Хорошо, что его это есть не заставляют.
Все хорошо. И спина давно зажила. И к холоду он привыкнет.
Только бы знать все-таки, зачем он покупателю? Что заставят делать?
Он же не ничего пока не умеет из того, что здесь надо. И Син расспрашивал, узнавал, пока мог, примеривал на себя то одно, то другое.
Что будет? Ведь начарованный раб обречен выполнять все приказы. Чары так и не сняли. Чтоб этим магам в Пустоши попасть, в самые жаркие. Выдумали гадость…

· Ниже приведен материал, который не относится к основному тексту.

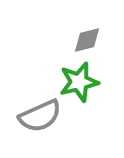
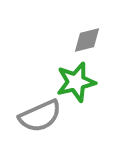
green star: moved 3 px left
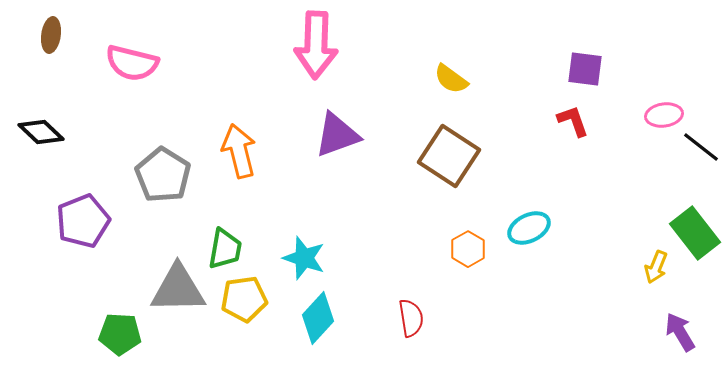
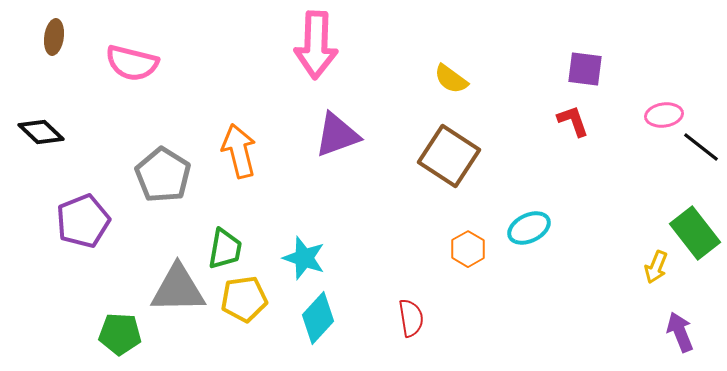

Так мерзко после исцеления еще никогда не было. Вообще не было.
Судьбина, за что?
Он еще стерпел первый взгляд парня, успокаивая себя тем, что тот неправ, что излечение не может принести вреда.
Может.
Когда Стимий потянул его встать, отче Лисий, переглянувшись со вторым орденцем, подошел поближе и недоверчиво потрогал гладкую, будто нетронутую кожу.
– Вот это да… Молодец, дареныш. Вы видели такое когда-нибудь, Хими?
– Э-э…
– Ясное дело, не видели. Целители и так редки, а уж так быстро справиться и вовсе чудо.

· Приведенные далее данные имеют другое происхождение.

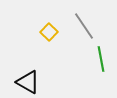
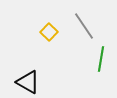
green line: rotated 20 degrees clockwise
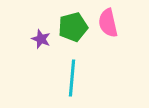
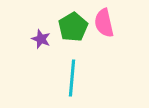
pink semicircle: moved 4 px left
green pentagon: rotated 16 degrees counterclockwise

– И ни одного шрама, заметьте.
– Да… да, – приезжий снова повел рукой по исцеленной коже, – Да. Здоров… Какие возможности открываются, однако. Стимий, вы побродите пока со своим подопечным. Мы скоро вас снова позовем. Ну-ка, Хими…

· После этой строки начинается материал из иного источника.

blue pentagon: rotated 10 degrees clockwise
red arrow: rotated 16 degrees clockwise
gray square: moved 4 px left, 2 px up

И через свечку его снова зовут исцелять. И снова. И если б не ночь и усталость самих укротителей, может, позвали бы еще раз. Ну что, лекарь, нравится служить "во благо и по воле"? Прислужником у укротителей. Твой дар и правда открывает для них большие возможности!
Мерзость какая. Мерзость…
Так, встряхнись. Точнее, расслабься. До четвертой свечи есть время. И терять его зря нельзя. Ну-ка, где мешок? Мешок, а в нем лекарскую сумку, он захватил с собой нечаянно. Просто по привычке. За все это время она ни разу не пригодилась. А сейчас вот кстати придется… Полевичка серебристая. Цветки альерицы. Семеричник. За привычным занятием успокаивается дрожь в руках и проясняется голова. И через веревицу он подносит к губам кружку… которую перехватывает чья-то рука.
Стимий!
– Ты это чего, парень? А ну брось!
Аккуратные, по ниточке, грядки с ростками картопи. Огурцы, уже выпустившие первые листки. Невысокий, но пышный укроп. Репа, редиска. И это за полторы недели! Хозяйка Латка, ох и хозяюшка же! Все такое свеженькое, крепкое – прямо в рот просится! И посреди всего – вот это.
Староста почесал затылок… снова посмотрел на невиданное дерево. Покачал головой:
– Ну, дева… это как же вышло?
Латка развела руками. Как-то нечаянно получилось. Просто она очень хотела вырастить на дикой яблоньке что-то хорошее для братика, а он менял желания, как курица место для кладки яиц. Она спохватилась только после пятого, когда братишка поднял глаза на деревце и замер с открытым ртом.
Перестаралась. Теперь на яблоньке гордо красовались яблоки, желтые, алые и зеленые, а вдобавок груши, непонятно как там выросшие. И уж совсем непонятно, откуда там появился синий фрукт – вроде как слива, но что-то очень уж большая…
– А это чего?
– Не знаю.
– Ну, дева… Ты хоть знакомое что расти, а то потравимся к злишеву хвосту.
Латка заулыбалась: знакомое тоже было. Гостинцы староста брать не хотел – опасно, мол, внимание привлекать – но кое-что все-таки взял. Вкусные сливы, к примеру. Пусть только успокоится все – а уж она ему вырастит что-то невиданное и очень-очень полезное!